Ihr sagt: „Das Glück liegt auf der Straße!“ Selbst, wenn das stimmt, werdet Ihr es nie finden und erfahren. Ihr werdet es höchstens überholen, übersehen und überfahren. Und ich weiß leider allzu genau, wovon ich hier schreibe, denn erst vorgestern habe ich bei meinen Streifzügen durch mein Revier zweiter Ordnung eine überfahrene Artgenossin gefunden. Und das war leider sogar eine von den Katzen, die manche von Euch als Glückskatzen bezeichnen, eine dreifarbige europäische Kurzhaarkatze.

Ich gebe die Hoffnung nicht auf, dass sich immer mehr Vertreter Eurer Spezies an die alte Weisheit erinnern: „Das Glück der Erde ist auf dem Rücken der Pferde!“ Nichts und niemand ist davor gefeit, als Objekt für Eure Jagd nach dem Glück oder zur Vermeidung oder Linderung von Unheil ge- oder missbraucht zu werden. Ihr Glückskäfer mit den Jahrespunkten auf dem Rücken, Ihr Pferde, die Ihr ab und zu Eure Hufeisen verliert, und Ihr dreifarbigen Glückskatzen tut alles, was Ihr tun könnt, und was wir vermeintlichen Unglücksbringer auch tun würden, um Menschen glücklich zu machen und ihnen Glück zu bringen! Und nehmt auch Ihr es nicht zu schwer, dass es Euch oft nicht so gelingt, wie es sein soll. Ihr könnt nichts dafür!

Und was Euch Menschen betrifft, steht Ihr oft Euch und Eurem Glück mit Eurem Übereifer selbst so gut im Weg, wie Ihr könnt und erlebt dadurch mehr Unheil als für Euch vorgesehen ist.

Da kann man nichts tun, als so gelassen und geduldig als möglich das eigene Leben für seine Freunde und sich selbst so gut wie man es eben vermag in die Pfote zu nehmen.

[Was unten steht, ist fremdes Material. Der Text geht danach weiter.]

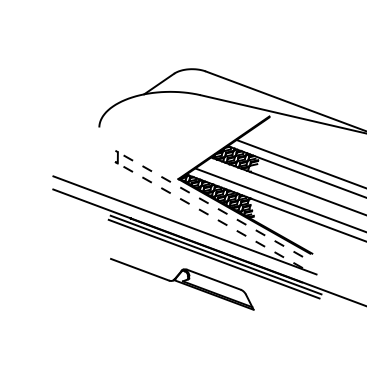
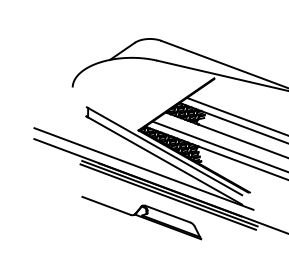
line: (210, 204) -> (165, 151), dashed -> solid
line: (209, 215) -> (164, 160), dashed -> solid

Wir schwarzen Katzen zählen im christlichen Abendland eindeutig zu den Unglücksbringern. Aber jede schwarze Katze sollte wissen, dass die Menschen bezogen auf diesen Aberglauben wie der Mond sind. Sie haben ihre Phasen.
Unglücksbringer sind wir immer. Aber angeblich bringen wir an Donnerstagen in der Abenddämmerung, wenn wir Menschen über den Weg laufen, besonders viel Unglück, wenn der Donnerstag der 12. eines Monats ist.
In diesem Zusammenhang habe ich mich am Donnerstag, dem 12. Dezember 2013, zu zwei Dingen entschieden. Ich will nicht herausfinden, wie die abergläubischen Menschen ausgerechnet auf dieses schmale Brett gekommen sind, und warum sie offenbar seit mehreren Jahrhunderten an diesem Gedanken festhalten. Außerdem tue ich seit diesem Donnerstag im Dezember nicht mehr so, als könnte ich in dieser Sache auf sie Rücksicht nehmen. Sie sind sich in diesem Punkt ja noch nicht mal einig. Manche glauben, wir dürfen ihnen nicht von links nach rechts über den Weg laufen. Andere behaupten das Gegenteil. Und wieder andere meinen, dass wir ihnen Unglück bringen, wenn wir ihnen überhaupt über den Weg laufen. Wer soll daraus noch schlau werden und sich entsprechend verhalten? Flüche, abwehrende Gesten, hysterische Stoßgebete und Wasserspritzer, die Katze vertreiben sollen, gibt es sowieso. Es ist ein Kreuz mit den abergläubischen Menschen. Dabei gehen wir auch an Donnerstagen, die ein 12. im Monat sind, mit guten Absichten durch unser Katzenleben, wenn wir nicht gerade auf der Jagd nach Ungeziefer sind.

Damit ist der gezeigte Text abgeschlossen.